Government Officially Signs House Bill 1050 into Law
Championed by Representative Bartels, House Bill 1050 passed unanimously and was “unofficially” signed into law on March 7, 2019. This bill makes it a felony to possess skimming and re-encoding devices in the state of South Dakota. It was made official on Tuesday, March 19, 2019.
House Bill 1050 revised the law in two important ways:
- HB 1050 adds “computer chip” to the info-tech so an individual cannot “access, read, obtain, memorize, or store, temporarily or permanently” from a payment device or card without prior authorization. Prior to this bill, the statute forbid only tampering with the magnetic strip.
- HB 1050 makes “owning or possessing a re-encoder or scanning device with the intent to unauthorizedly obtain or alter information on a payment card a Class 6 felony.” The majority of credit card misconduct was are already a Class 6 felony, but prior to this bill, possession of a scanner or re-encoder with criminal intent was only a Class 1 misdemeanor.

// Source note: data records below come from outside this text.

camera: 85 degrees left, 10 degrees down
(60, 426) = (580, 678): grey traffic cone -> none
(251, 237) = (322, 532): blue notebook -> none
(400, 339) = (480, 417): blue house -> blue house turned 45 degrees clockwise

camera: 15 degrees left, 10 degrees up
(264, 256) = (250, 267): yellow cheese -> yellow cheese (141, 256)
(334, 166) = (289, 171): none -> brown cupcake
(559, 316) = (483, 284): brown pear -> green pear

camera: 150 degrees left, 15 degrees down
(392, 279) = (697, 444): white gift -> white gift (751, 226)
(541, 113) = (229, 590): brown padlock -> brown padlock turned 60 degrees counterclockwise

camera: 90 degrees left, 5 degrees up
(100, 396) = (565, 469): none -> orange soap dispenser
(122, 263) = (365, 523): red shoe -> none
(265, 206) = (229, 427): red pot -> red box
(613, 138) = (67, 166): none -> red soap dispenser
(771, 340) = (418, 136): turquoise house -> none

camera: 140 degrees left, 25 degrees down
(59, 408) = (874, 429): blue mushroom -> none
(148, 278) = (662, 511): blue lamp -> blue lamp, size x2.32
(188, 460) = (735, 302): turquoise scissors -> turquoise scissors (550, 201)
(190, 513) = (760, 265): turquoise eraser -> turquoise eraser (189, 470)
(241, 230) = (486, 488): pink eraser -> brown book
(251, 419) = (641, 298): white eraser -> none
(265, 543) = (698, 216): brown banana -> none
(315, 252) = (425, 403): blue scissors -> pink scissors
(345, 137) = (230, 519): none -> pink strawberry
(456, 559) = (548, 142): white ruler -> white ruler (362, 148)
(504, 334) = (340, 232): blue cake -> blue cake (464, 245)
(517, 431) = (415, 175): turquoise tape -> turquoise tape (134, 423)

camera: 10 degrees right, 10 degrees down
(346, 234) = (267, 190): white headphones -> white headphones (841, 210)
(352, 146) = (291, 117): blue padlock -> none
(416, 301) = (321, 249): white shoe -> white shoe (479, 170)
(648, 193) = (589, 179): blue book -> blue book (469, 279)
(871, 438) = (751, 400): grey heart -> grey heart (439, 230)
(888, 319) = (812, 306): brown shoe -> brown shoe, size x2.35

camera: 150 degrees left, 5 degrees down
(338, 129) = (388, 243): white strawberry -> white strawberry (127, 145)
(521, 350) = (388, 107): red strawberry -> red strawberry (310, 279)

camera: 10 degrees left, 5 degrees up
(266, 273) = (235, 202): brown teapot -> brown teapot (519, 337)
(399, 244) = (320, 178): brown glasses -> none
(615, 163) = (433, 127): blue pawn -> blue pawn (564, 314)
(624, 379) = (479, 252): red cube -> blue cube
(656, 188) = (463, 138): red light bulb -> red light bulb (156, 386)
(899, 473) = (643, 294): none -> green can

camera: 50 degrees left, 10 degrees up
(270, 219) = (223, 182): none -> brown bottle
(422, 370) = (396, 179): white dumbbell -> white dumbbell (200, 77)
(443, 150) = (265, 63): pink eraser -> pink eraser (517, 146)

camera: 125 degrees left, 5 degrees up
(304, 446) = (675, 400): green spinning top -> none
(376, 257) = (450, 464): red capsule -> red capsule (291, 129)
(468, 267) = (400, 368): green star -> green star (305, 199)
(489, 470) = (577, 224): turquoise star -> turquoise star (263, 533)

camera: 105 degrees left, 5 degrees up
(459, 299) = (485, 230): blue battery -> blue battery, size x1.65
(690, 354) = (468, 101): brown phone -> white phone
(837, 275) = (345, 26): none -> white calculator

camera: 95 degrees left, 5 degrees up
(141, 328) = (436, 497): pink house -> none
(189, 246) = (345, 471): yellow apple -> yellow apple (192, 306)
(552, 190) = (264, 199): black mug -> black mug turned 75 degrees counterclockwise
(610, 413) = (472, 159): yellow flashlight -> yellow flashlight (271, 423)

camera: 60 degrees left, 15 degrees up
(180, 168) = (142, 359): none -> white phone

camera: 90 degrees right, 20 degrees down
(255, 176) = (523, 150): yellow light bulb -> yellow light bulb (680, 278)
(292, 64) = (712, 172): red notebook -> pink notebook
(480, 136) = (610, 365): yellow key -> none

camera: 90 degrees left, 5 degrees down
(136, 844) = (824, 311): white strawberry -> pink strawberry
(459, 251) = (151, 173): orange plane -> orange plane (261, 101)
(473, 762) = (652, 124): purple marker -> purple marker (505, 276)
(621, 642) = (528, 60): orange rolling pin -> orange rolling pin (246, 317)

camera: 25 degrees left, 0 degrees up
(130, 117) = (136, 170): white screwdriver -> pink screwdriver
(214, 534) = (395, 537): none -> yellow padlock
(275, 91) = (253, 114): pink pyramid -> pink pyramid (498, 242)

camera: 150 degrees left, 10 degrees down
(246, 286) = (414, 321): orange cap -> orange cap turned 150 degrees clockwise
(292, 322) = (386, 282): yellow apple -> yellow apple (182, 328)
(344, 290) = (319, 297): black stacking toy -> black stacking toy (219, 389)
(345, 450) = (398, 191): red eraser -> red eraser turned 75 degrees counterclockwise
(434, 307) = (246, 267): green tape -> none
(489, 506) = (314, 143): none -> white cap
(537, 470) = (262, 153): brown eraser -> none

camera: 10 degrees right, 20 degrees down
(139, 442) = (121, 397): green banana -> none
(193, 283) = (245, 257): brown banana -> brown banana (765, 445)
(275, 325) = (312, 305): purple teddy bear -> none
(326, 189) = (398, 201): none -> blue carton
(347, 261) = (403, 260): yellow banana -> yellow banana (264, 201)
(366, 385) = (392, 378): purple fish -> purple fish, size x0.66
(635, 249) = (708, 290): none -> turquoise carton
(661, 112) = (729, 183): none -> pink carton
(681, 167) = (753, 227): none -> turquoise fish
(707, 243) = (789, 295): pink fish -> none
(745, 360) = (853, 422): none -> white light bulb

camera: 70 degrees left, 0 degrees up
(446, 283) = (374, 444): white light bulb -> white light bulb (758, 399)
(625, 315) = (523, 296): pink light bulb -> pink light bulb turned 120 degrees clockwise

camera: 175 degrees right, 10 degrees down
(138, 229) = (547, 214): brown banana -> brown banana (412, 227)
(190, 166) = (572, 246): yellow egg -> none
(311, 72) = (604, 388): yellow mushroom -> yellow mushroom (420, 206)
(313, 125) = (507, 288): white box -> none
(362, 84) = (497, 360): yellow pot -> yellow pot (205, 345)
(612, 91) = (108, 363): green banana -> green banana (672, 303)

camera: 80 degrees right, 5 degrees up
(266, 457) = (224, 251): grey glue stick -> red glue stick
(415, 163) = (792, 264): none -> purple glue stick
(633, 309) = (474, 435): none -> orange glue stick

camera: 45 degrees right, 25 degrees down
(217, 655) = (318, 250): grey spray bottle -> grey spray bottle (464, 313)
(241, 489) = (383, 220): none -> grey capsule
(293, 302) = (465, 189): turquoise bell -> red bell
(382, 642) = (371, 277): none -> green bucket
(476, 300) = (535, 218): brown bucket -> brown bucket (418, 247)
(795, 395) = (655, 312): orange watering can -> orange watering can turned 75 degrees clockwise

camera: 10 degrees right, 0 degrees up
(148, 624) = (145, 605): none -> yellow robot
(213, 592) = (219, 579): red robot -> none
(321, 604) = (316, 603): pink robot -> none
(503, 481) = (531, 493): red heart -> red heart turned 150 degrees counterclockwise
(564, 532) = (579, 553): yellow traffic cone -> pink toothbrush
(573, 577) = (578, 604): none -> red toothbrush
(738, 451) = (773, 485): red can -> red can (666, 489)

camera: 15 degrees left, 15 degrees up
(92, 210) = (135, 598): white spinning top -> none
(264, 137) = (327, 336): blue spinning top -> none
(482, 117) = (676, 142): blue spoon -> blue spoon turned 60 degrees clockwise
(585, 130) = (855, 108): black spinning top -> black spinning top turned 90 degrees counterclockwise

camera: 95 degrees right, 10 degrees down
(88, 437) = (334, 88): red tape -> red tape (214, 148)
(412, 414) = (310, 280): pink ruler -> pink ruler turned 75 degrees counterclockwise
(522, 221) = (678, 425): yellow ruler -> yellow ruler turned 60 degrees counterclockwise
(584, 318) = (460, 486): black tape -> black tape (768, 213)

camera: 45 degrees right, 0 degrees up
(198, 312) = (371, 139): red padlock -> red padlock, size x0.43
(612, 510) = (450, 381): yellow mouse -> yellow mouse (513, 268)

“Technology is always evolving, for better or worse, making it more important than ever to identify and eliminate gaps in security that expose sensitive information. Our independent community bankers, businesses, and consumers alike face this challenge on a daily basis, yet protection and justice under previous state law fell short for violators,” said Megan Olson, president and CEO of the ICBSD.
For this reason, the Independent Community Bankers of South Dakota (ICBSD) pushed to shift the emphasis from use of these devices to possession of these devices. To no surprise, this bill was supported by many including the South Dakota Bankers Association, the South Dakota Retailers Association, and AARP.
The ICBSD works toward ensuring independent community banking remains great. They give their members have a strong voice in the state and federal legislative processes. Members of their organization are empowered to advocate for change and keep independent community banks alive and thriving.